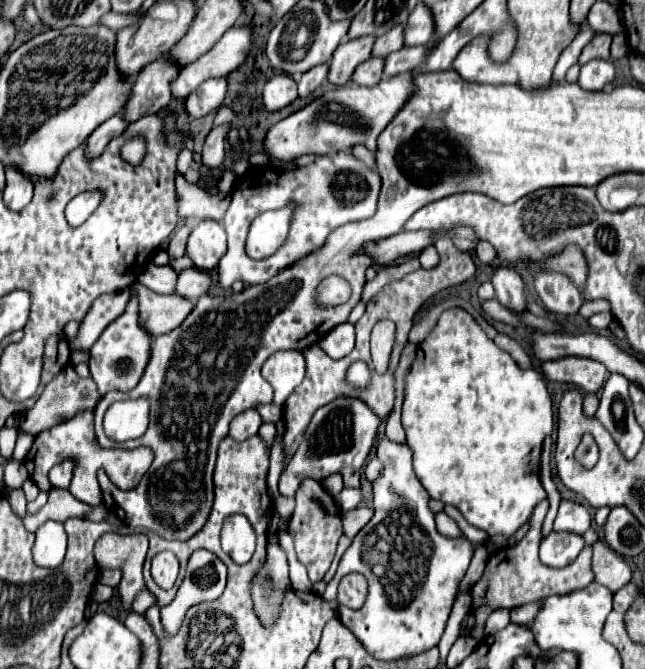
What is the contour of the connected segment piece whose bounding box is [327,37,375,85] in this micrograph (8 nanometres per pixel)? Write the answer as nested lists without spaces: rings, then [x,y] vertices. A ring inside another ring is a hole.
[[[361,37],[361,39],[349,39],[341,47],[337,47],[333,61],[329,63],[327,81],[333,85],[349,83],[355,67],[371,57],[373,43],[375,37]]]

######

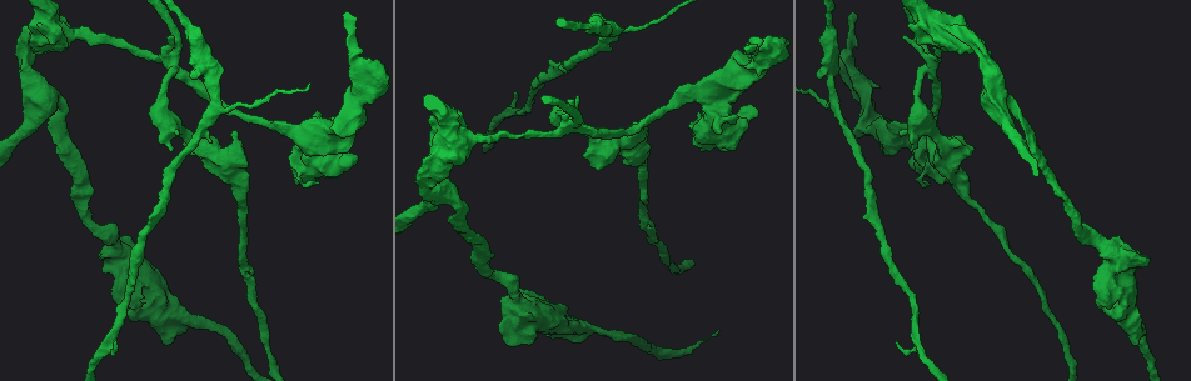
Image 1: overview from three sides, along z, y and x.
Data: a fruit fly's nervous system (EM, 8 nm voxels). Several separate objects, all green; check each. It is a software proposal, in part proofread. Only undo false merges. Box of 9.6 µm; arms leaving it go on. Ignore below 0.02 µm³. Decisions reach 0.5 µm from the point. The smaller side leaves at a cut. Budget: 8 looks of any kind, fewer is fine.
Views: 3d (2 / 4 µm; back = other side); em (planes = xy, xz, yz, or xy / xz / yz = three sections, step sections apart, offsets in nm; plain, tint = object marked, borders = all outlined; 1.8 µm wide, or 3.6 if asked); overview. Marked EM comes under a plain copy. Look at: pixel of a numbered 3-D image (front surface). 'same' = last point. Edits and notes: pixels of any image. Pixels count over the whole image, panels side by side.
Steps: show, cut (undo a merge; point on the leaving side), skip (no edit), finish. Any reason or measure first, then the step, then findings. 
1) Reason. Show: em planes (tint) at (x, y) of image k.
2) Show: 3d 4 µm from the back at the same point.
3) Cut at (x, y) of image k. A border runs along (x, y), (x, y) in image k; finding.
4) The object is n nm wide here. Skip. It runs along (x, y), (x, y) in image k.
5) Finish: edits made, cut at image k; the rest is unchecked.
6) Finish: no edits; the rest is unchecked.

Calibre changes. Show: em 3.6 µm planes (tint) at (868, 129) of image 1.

######

## Try it
Scan the entries above and return each line that holds "three".

## Response for this exercise
Image 1: overview from three sides, along z, y and x.
Views: 3d (2 / 4 µm; back = other side); em (planes = xy, xz, yz, or xy / xz / yz = three sections, step sections apart, offsets in nm; plain, tint = object marked, borders = all outlined; 1.8 µm wide, or 3.6 if asked); overview. Marked EM comes under a plain copy. Look at: pixel of a numbered 3-D image (front surface). 'same' = last point. Edits and notes: pixels of any image. Pixels count over the whole image, panels side by side.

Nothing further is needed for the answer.